Dan, a striker with 12 years’ service from Pittsburgh, Pennsylvania, told the Newsletter, “For us, jobs are the most important thing. The company wants to move us anywhere without any kind of notice. They want to be able to say that you have to go to New York, DC or Boston for two months at a time. Then when you get back they could send you somewhere else. They are treating us like we are just casual labor. We have families. I already miss out on a lot of my kids’ games and school stuff because of the hours we work. We can’t just get up and leave home. If the company needs more help in some area, they need to hire people there not force people to move.

“Verizon has been doing this a long time. They are making billions, but they want to make more and they figure with the job market the way it is, we should be willing to take anything. But if they push us back on this, they will never give it back. It is not only Verizon. Every company is cutting its employees. Health care and pensions, nobody gets those anymore. Everything in the country is benefiting the rich. The politicians don’t care about us.”

Another Pittsburgh striker, Eric, added, “Management knew this was coming. They have been harassing us, writing people up for every little thing. They had a quota they had to meet. It didn’t matter whether you did something wrong or not, but each supervisor had to have so many write-ups each month. This is happening to everyone.

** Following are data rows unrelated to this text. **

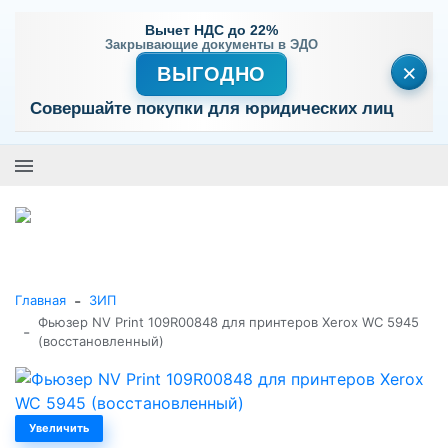
Вычет НДС до 22%
Закрывающие документы в ЭДО
×
ВЫГОДНО
Совершайте покупки для юридических лиц
+7 (495) 477-56-25
Заказать звонок
0
0
Каталог товаров
-
Главная
ЗИП
Фьюзер NV Print 109R00848 для принтеров Xerox WC 5945
-
(восстановленный)
Увеличить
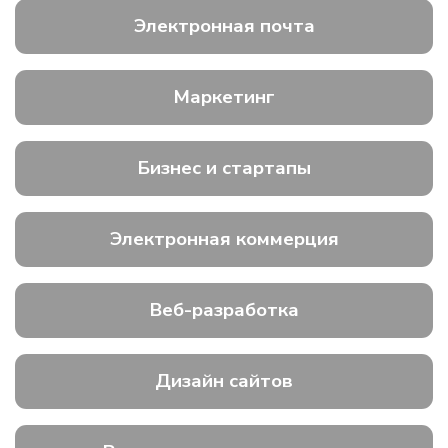
Электронная почта
Маркетинг
Бизнес и стартапы
Электронная коммерция
Веб-разработка
Дизайн сайтов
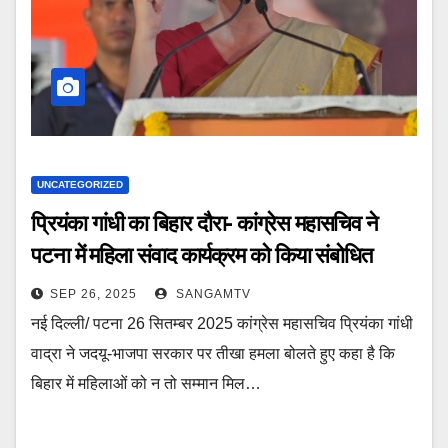
UNCATEGORIZED
प्रियंका गांधी का बिहार दौरा- कांग्रेस महासचिव ने
पटना में महिला संवाद कार्यक्रम को किया संबोधित
SEP 26, 2025
SANGAMTV
नई दिल्ली/ पटना 26 सितम्बर 2025 कांग्रेस महासचिव प्रियंका गांधी
वाद्रा ने जदयू-भाजपा सरकार पर तीखा हमला बोलते हुए कहा है कि
बिहार में महिलाओं को न तो सम्मान मिल…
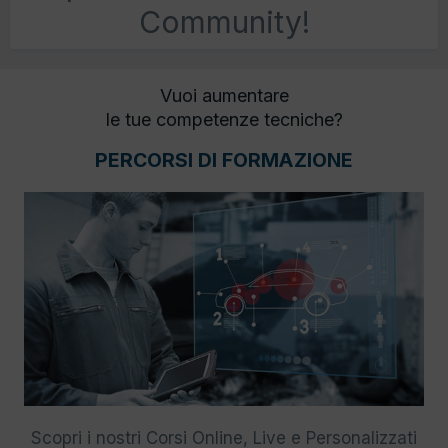
Community!
Vuoi aumentare
le tue competenze tecniche?
PERCORSI DI FORMAZIONE
Scopri i nostri Corsi Online, Live e Personalizzati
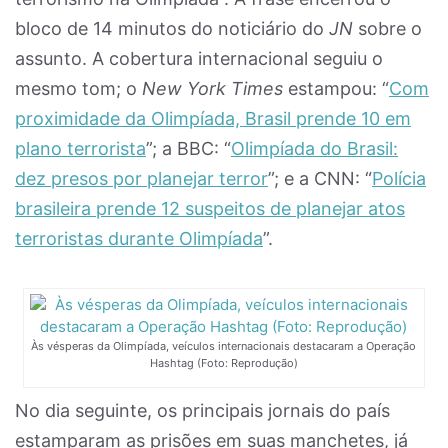
bloco de 14 minutos do noticiário do
JN
sobre o
assunto. A cobertura internacional seguiu o
mesmo tom; o
New York Times
estampou: “
Com
proximidade da Olimpíada, Brasil prende 10 em
plano terrorista
”; a BBC: “
Olimpíada do Brasil:
dez presos por planejar terror
”; e a CNN: “
Polícia
brasileira prende 12 suspeitos de planejar atos
terroristas durante Olimpíada
”.
Às vésperas da Olimpíada, veículos internacionais destacaram a Operação
Hashtag (Foto: Reprodução)
No dia seguinte, os principais jornais do país
estamparam as prisões em suas manchetes, já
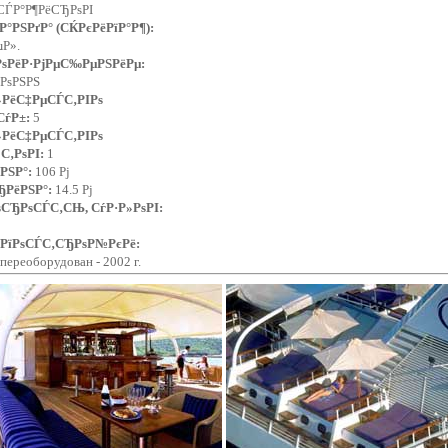
СЃР°Р¶РёСЂРѕРІ
Р°РЅРґР° (СЌРєРёРїР°Р¶):
µР».
РѕРёР·РјРµС‰РµРЅРёРµ:
‚РѕРЅРЅ
»РёС‡РµСЃС‚РІРѕ
СѓР±:
5
»РёС‡РµСЃС‚РІРѕ
С‚РѕРІ:
1
РЅР°:
106 Рј
ЂРёРЅР°:
14.5 Рј
СЂРѕСЃС‚СЊ, СѓР·Р»РѕРІ:
 РїРѕСЃС‚СЂРѕР№РєРё:
, переоборудован - 2002 г.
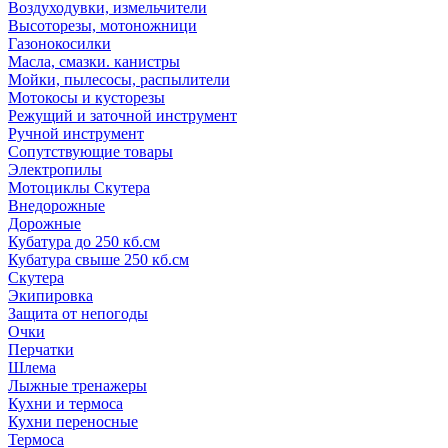
Воздуходувки, измельчители
Высоторезы, мотоножници
Газонокосилки
Масла, смазки. канистры
Мойки, пылесосы, распылители
Мотокосы и кусторезы
Режущий и заточной инструмент
Ручной инструмент
Сопутствующие товары
Электропилы
Мотоциклы Скутера
Внедорожные
Дорожные
Кубатура до 250 кб.см
Кубатура свыше 250 кб.см
Скутера
Экипировка
Защита от непогоды
Очки
Перчатки
Шлема
Лыжные тренажеры
Кухни и термоса
Кухни переносные
Термоса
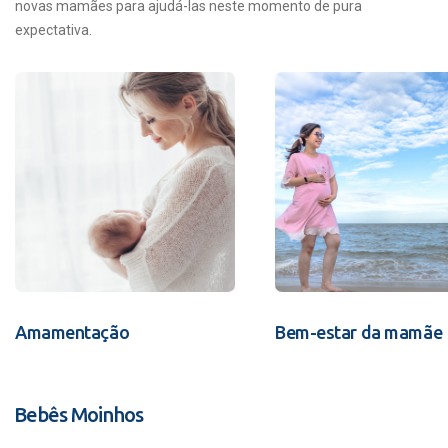
novas mamães para ajudá-las neste momento de pura
expectativa.
Amamentação
Bem-estar da mamãe
Bebês Moinhos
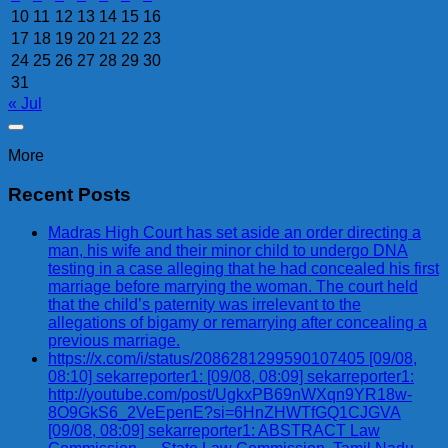
10
11
12
13
14
15
16
17
18
19
20
21
22
23
24
25
26
27
28
29
30
31
« Jul
More
Recent Posts
Madras High Court has set aside an order directing a
man, his wife and their minor child to undergo DNA
testing in a case alleging that he had concealed his first
marriage before marrying the woman. The court held
that the child’s paternity was irrelevant to the
allegations of bigamy or remarrying after concealing a
previous marriage.
https://x.com/i/status/2086281299590107405 [09/08,
08:10] sekarreporter1: [09/08, 08:09] sekarreporter1:
http://youtube.com/post/UgkxPB69nWXqn9YR18w-
8O9GkS6_2VeEpenE?si=6HnZHWTfGQ1CJGVA
[09/08, 08:09] sekarreporter1: ABSTRACT Law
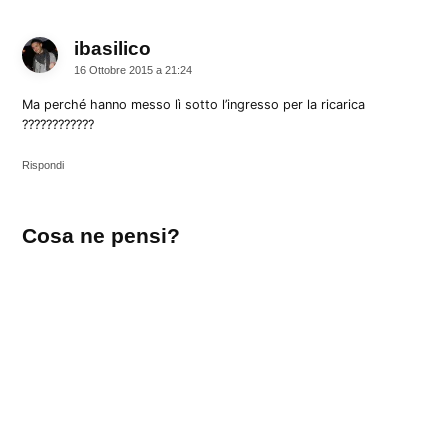
ibasilico
dice:
16 Ottobre 2015 a 21:24
Ma perché hanno messo lì sotto l’ingresso per la ricarica
????????????
Rispondi
Lascia
Cosa ne pensi?
un
commento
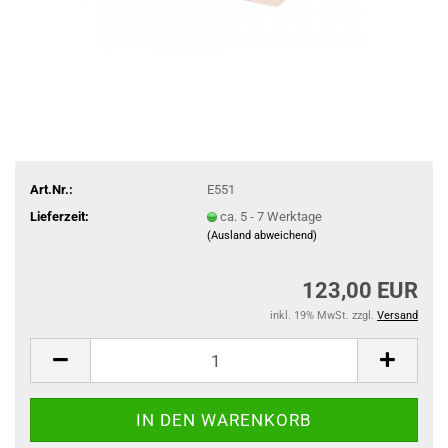
Art.Nr.:
E551
Lieferzeit:
ca. 5 - 7 Werktage
(Ausland abweichend)
123,00 EUR
inkl. 19% MwSt. zzgl.
Versand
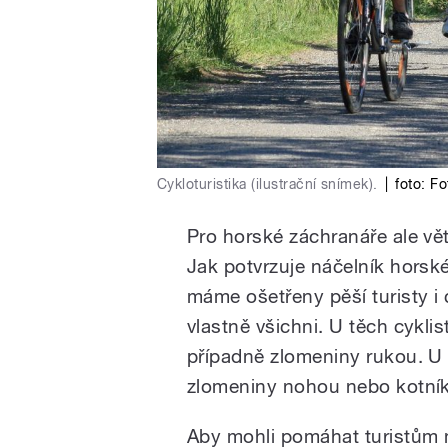
Cykloturistika (ilustrační snímek).
|
foto:
Fo
Pro horské záchranáře ale vě
Jak potvrzuje náčelník horsk
máme ošetřeny pěší turisty i 
vlastně všichni. U těch cyklis
případně zlomeniny rukou. U 
zlomeniny nohou nebo kotník
Aby mohli pomáhat turistům m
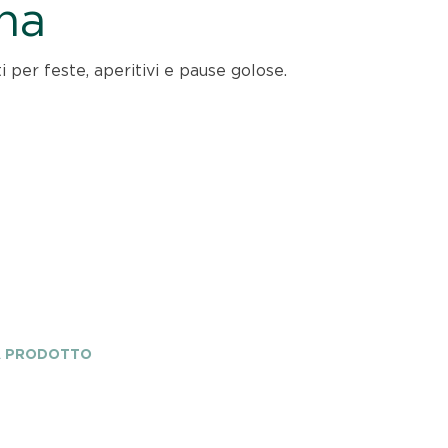
ina
 per feste, aperitivi e pause golose.
A PRODOTTO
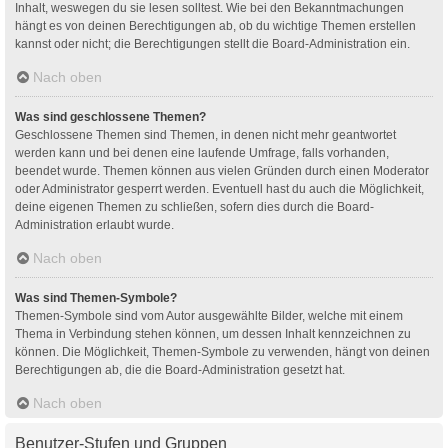
Inhalt, weswegen du sie lesen solltest. Wie bei den Bekanntmachungen
hängt es von deinen Berechtigungen ab, ob du wichtige Themen erstellen
kannst oder nicht; die Berechtigungen stellt die Board-Administration ein.
Nach oben
Was sind geschlossene Themen?
Geschlossene Themen sind Themen, in denen nicht mehr geantwortet
werden kann und bei denen eine laufende Umfrage, falls vorhanden,
beendet wurde. Themen können aus vielen Gründen durch einen Moderator
oder Administrator gesperrt werden. Eventuell hast du auch die Möglichkeit,
deine eigenen Themen zu schließen, sofern dies durch die Board-
Administration erlaubt wurde.
Nach oben
Was sind Themen-Symbole?
Themen-Symbole sind vom Autor ausgewählte Bilder, welche mit einem
Thema in Verbindung stehen können, um dessen Inhalt kennzeichnen zu
können. Die Möglichkeit, Themen-Symbole zu verwenden, hängt von deinen
Berechtigungen ab, die die Board-Administration gesetzt hat.
Nach oben
Benutzer-Stufen und Gruppen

Workers everywhere need to stand up.”

On the picket line in downtown Brooklyn, Maria, a central office technician with 20 years’ experience, told the Newsletter, “Things we fought for many years ago are all being taken from us now. Something as simple as seeing a doctor has become very difficult. They’re trying to take wages from us. They don’t want to pay overtime for working on Sundays. I work the night shift, which we used to get paid an extra ‘night differential’ for, and now they don’t want to pay that anymore. I feel like we’re going back 40 years, where there was no union and the worker was nobody.”

Asked about the CWA betrayal of the 2011 strike, Maria said, “For me that was unforgivable. After that I felt the union didn’t really represent me. The last contract they just didn’t do their job and I felt that they bargained at the top for themselves and weren’t thinking of us at all. But I’m out here again because we need to come out and fight for ourselves, for the working people and to make our voices heard. The people at the top are all making the big bucks and they want to push us down and down.”